Lipschitz Condition implies Uniform Continuity
Theorem
Let $\struct {M_1, d_1}$ and $\struct {M_2, d_2}$ be metric spaces.
Let $g: M_1 \to M_2$ satisfy the Lipschitz condition.
Then $g$ is uniformly continuous on $M_1$.
Proof
Let $\epsilon > 0$, $x,y \in M_1$.
Let $K$ be a Lipschitz constant for $g$.
First, suppose that $K \le 0$.
Then:
- $\map {d_1} {x, y} \le 0 \map {d_2} {\map g x, \map g y}$ by the Lipschitz condition on $g$.
So $\map {d_1} {x, y} \le 0 \implies \map {d_1} {x, y} = 0 \implies x = y$ for all $x$ and $y$ in $M_1$.
Thus $g$ is a constant function, which is uniformly continuous.

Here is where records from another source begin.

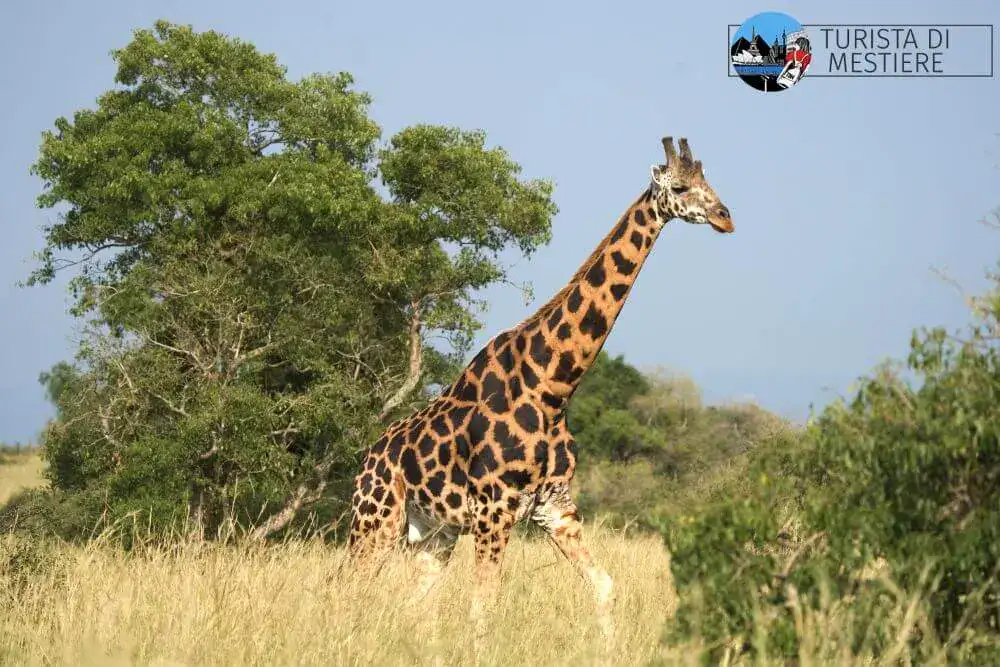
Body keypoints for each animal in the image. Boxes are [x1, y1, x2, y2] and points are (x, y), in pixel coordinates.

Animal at [348, 135, 733, 643]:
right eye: (681, 186)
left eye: (709, 180)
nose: (725, 216)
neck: (552, 388)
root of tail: (367, 458)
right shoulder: (494, 508)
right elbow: (484, 603)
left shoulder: (556, 508)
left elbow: (604, 586)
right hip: (377, 518)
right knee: (345, 587)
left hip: (433, 532)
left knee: (412, 602)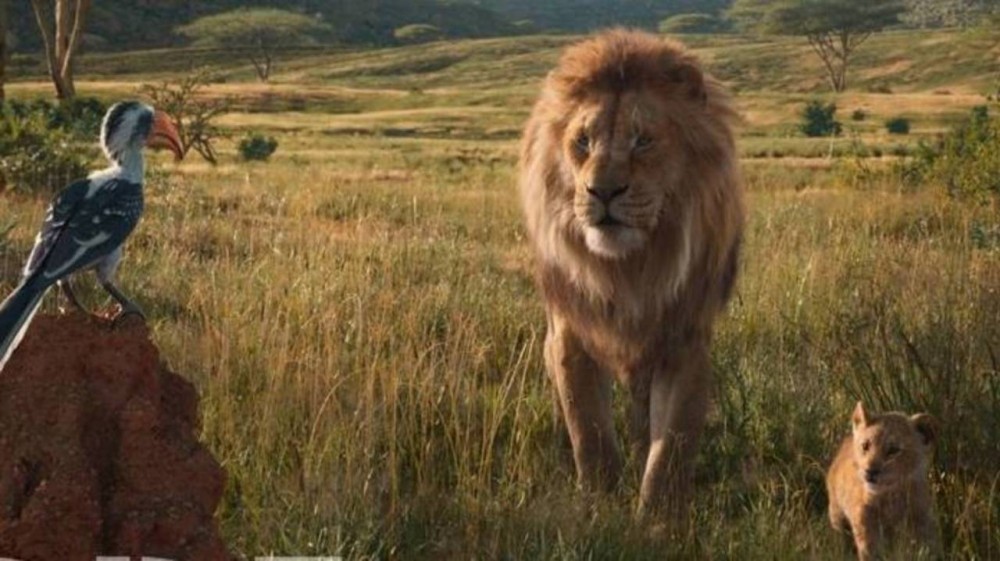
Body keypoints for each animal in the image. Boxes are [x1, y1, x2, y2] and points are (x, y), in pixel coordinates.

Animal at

Next, suppose that $K > 0$.
Take $\delta = \epsilon / K$.
Then if $\map {d_1} {x, y} < \delta$, we have:
- $K \map {d_1} {x, y} < \epsilon$
By the Lipschitz condition on $g$, we know that:
- $\map {d_2} {\map g x, \map g y} \le K \map {d_1} {x, y}$
These last two statements together imply $\map {d_2} {\map g x, \map g y} < \epsilon$.
Thus, $g$ is uniformly continuous on $M_1$.
$\blacksquare$